Trying to split 3 different datastets from 1 column-CodePudding

I currently have a CSV column that contains three different datasets (P,T,C) looking like: P= 0.456T= 12.659C=39.285

This is just one out of many records but all the data is separated the same with P,T,C. I have posted the dataframe head below:

dataframe Head

I want to separate each individual component (P,T,C) and create a time series analysis.

Currently, I am using str.split() command but it does not seem to work.

My code is as follows:

import matplotlib.pyplot as plt
import numpy as np
import pandas as pd
from pandas import read_csv


df = pd.read_csv('20220519 - test data.csv')
df.columns = ['node_letter','wind_Dir','Wind Speed','Corrected_Dir','GPS_Corr_Speed','Pressure','Relative_Humidity','Temperature','Dewpoint','Prec_Total','Precip_Intensity','Solar_Radiation','GPS_Data','Date/Time','Supply_Voltage','satus','ETX','CTD_Data']



df[['Pressure','Temperature','Conducivity']] = df['CTD_Data'].str.split('=', expand=True)

Dataframe name: df

Column name: df['CTD_Data']

Do I need to create a seperate dataframe for the aforementioned column?

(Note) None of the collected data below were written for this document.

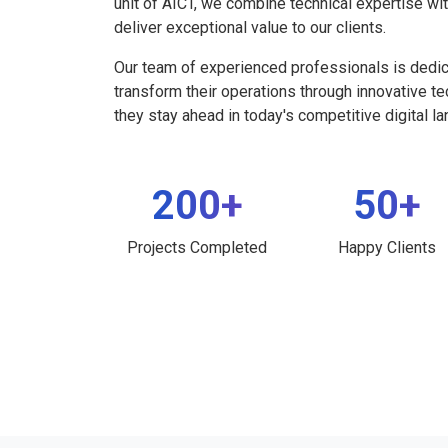
unit of AICT, we combine technical expertise wi
deliver exceptional value to our clients.
Our team of experienced professionals is dedi
transform their operations through innovative t
they stay ahead in today's competitive digital l
200+
50+
Projects Completed
Happy Clients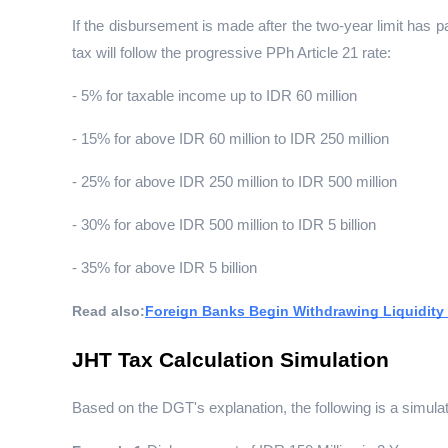
If the disbursement is made after the two-year limit has pas
tax will follow the progressive PPh Article 21 rate:
- 5% for taxable income up to IDR 60 million
- 15% for above IDR 60 million to IDR 250 million
- 25% for above IDR 250 million to IDR 500 million
- 30% for above IDR 500 million to IDR 5 billion
- 35% for above IDR 5 billion
Read also:
Foreign Banks Begin Withdrawing Liquidity
JHT Tax Calculation Simulation
Based on the DGT's explanation, the following is a simulat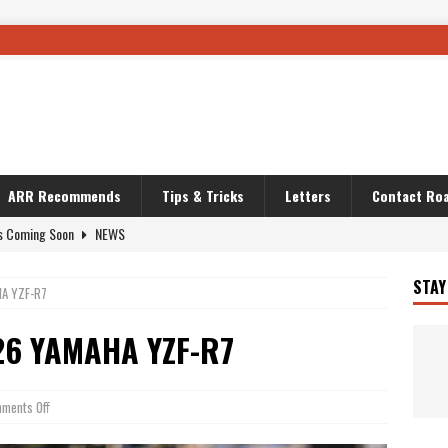
ARR Recommends
Tips & Tricks
Letters
Contact Roa
s Coming Soon
NEWS
OURING AND TRAVEL STORIES
JOURNEYS
STAY
A YZF-R7
i’s Camo KLR
BIKE
Australia With RS650R
UNCATEGORIZED
26 YAMAHA YZF-R7
ws To Carry On
TRAVEL STORIES
ut The Storm
UNCATEGORIZED
ments Off
REDATOR
TRAVEL STORIES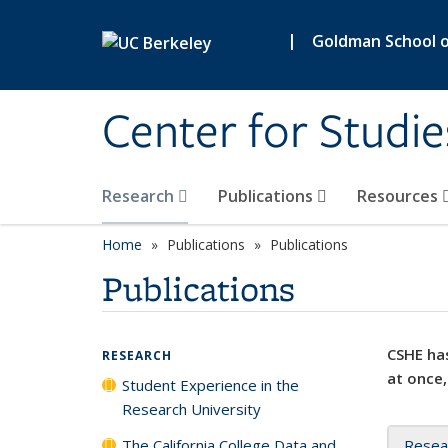
Skip to main content
|
Goldman School of
Center for Studie
Research
Publications
Resources
Home
Publications
Publications
Publications
CSHE has
RESEARCH
at once,
Student Experience in the
Research University
The California College Data and
Resea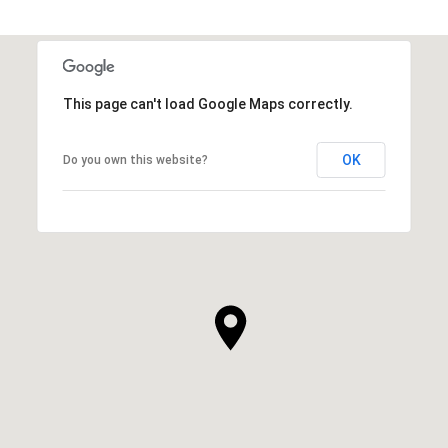
This page can't load Google Maps correctly.
OK
Do you own this website?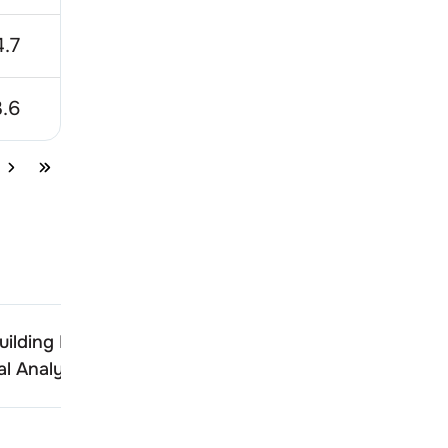
.7
42.62
24.56
.6
285
100
ilding Products
Shankara Building Produ
l Analysis
Technical Analysis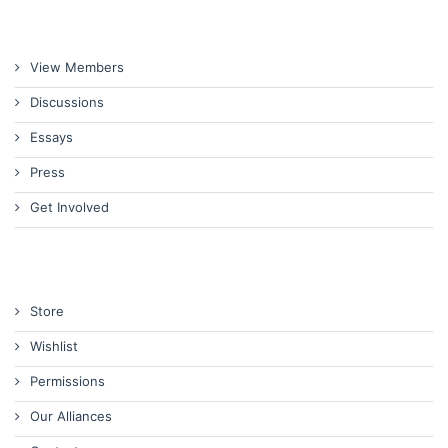
View Members
Discussions
Essays
Press
Get Involved
Store
Wishlist
Permissions
Our Alliances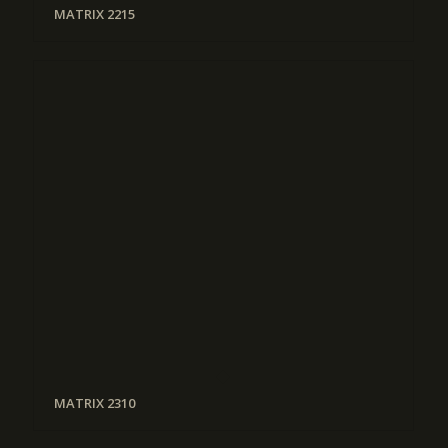
MATRIX 2215
MATRIX 2310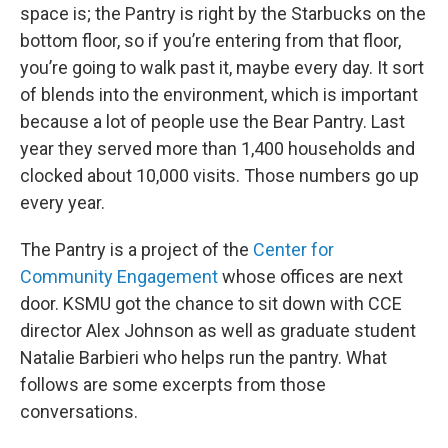
space is; the Pantry is right by the Starbucks on the
bottom floor, so if you’re entering from that floor,
you’re going to walk past it, maybe every day. It sort
of blends into the environment, which is important
because a lot of people use the Bear Pantry. Last
year they served more than 1,400 households and
clocked about 10,000 visits. Those numbers go up
every year.
The Pantry is a project of the
Center for
Community Engagement
whose offices are next
door. KSMU got the chance to sit down with CCE
director Alex Johnson as well as graduate student
Natalie Barbieri who helps run the pantry. What
follows are some excerpts from those
conversations.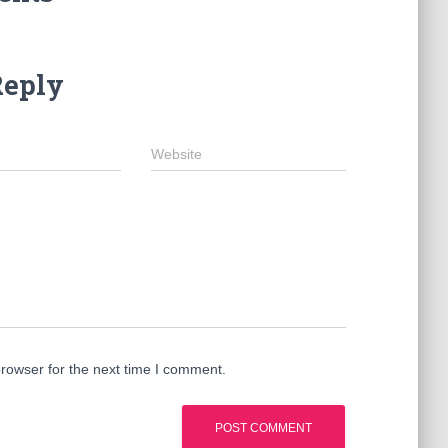
Reply
Website
rowser for the next time I comment.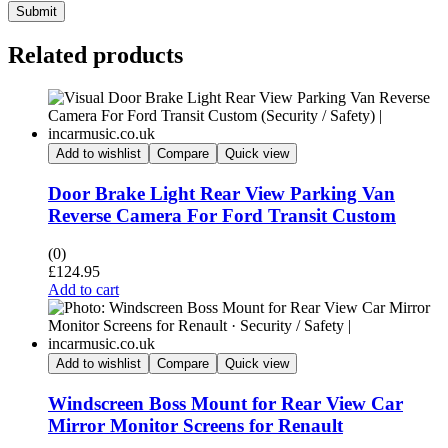
Submit
Related products
Add to wishlist
Compare
Quick view
Door Brake Light Rear View Parking Van
Reverse Camera For Ford Transit Custom
(0)
£
124.95
Add to cart
Add to wishlist
Compare
Quick view
Windscreen Boss Mount for Rear View Car
Mirror Monitor Screens for Renault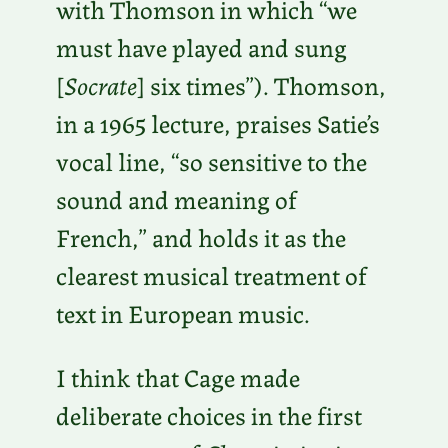
with Thomson in which “we
must have played and sung
[
Socrate
] six times”). Thomson,
in a 1965 lecture, praises Satie’s
vocal line, “so sensitive to the
sound and meaning of
French,” and holds it as the
clearest musical treatment of
text in European music.
I think that Cage made
deliberate choices in the first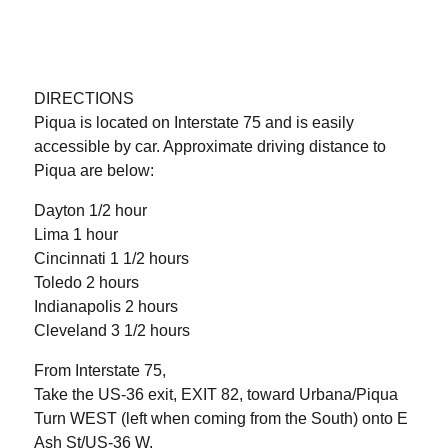
DIRECTIONS
Piqua is located on Interstate 75 and is easily
accessible by car. Approximate driving distance to
Piqua are below:
Dayton 1/2 hour
Lima 1 hour
Cincinnati 1 1/2 hours
Toledo 2 hours
Indianapolis 2 hours
Cleveland 3 1/2 hours
From Interstate 75,
Take the US-36 exit, EXIT 82, toward Urbana/Piqua
Turn WEST (left when coming from the South) onto E
Ash St/US-36 W.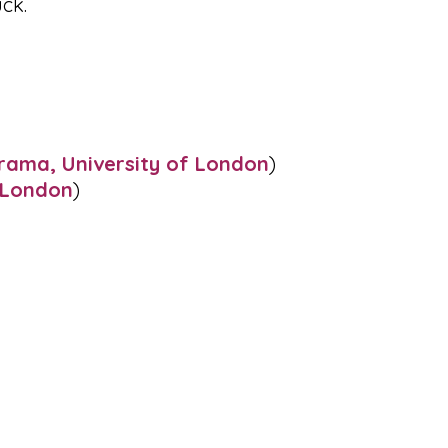
ck.
rama, University of London
)
e London
)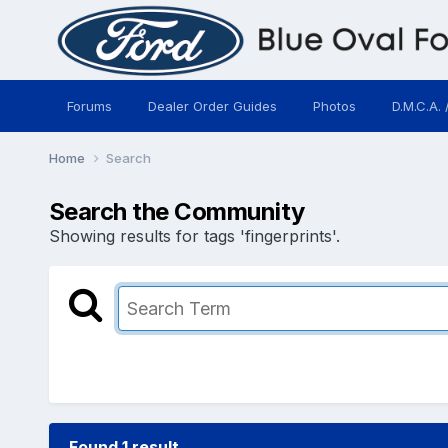
Forums
Dealer Order Guides
Photos
D.M.C.A. 
Home
Search
Search the Community
Showing results for tags 'fingerprints'.
Found 1 result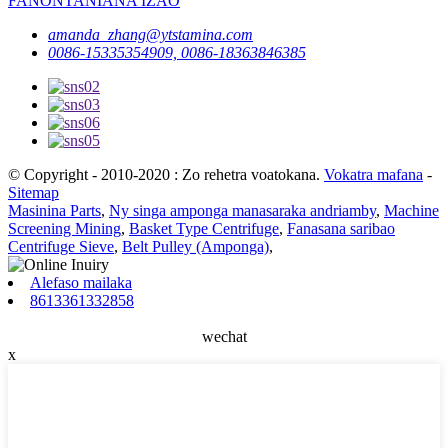
FANONTANIANA IZAO
amanda_zhang@ytstamina.com
0086-15335354909, 0086-18363846385
© Copyright - 2010-2020 : Zo rehetra voatokana.
Vokatra mafana
-
Sitemap
Masinina Parts
,
Ny singa amponga manasaraka andriamby
,
Machine
Screening Mining
,
Basket Type Centrifuge
,
Fanasana saribao
Centrifuge Sieve
,
Belt Pulley (Amponga)
,
Alefaso mailaka
8613361332858
wechat
x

Any help would be greatly appreciated

CodePudding user response：

try this:

s='P=  0.456T= 12.659C=39.285'
p = re.findall('[PTC]=\ ?[0-9.] ',s.replace(' ', ''))
p
>['P= 0.456', 'T= 12.659', 'C=39.285']


[float(r.split('=')[1]) for r in p]
>[0.456, 12.659, 39.285]

CodePudding user response：

A naive, manual and probably not so efficient (for large datasets) way:

df = pd.DataFrame()
df['problematic_column'] = [('P=  0.456T= 12.659C=39.285')]
df['P'] = float(df['problematic_column'].str.split('=').str[1].str.split('T').str[0])
df['T'] = float(df['problematic_column'].str.split('=').str[2].str.split('C').str[0])
df['C'] = float(df['problematic_column'].str.split('=').str[3])

There must be more elegant solutions using regex out there, but that's probably for you to investigate. This will get the job done.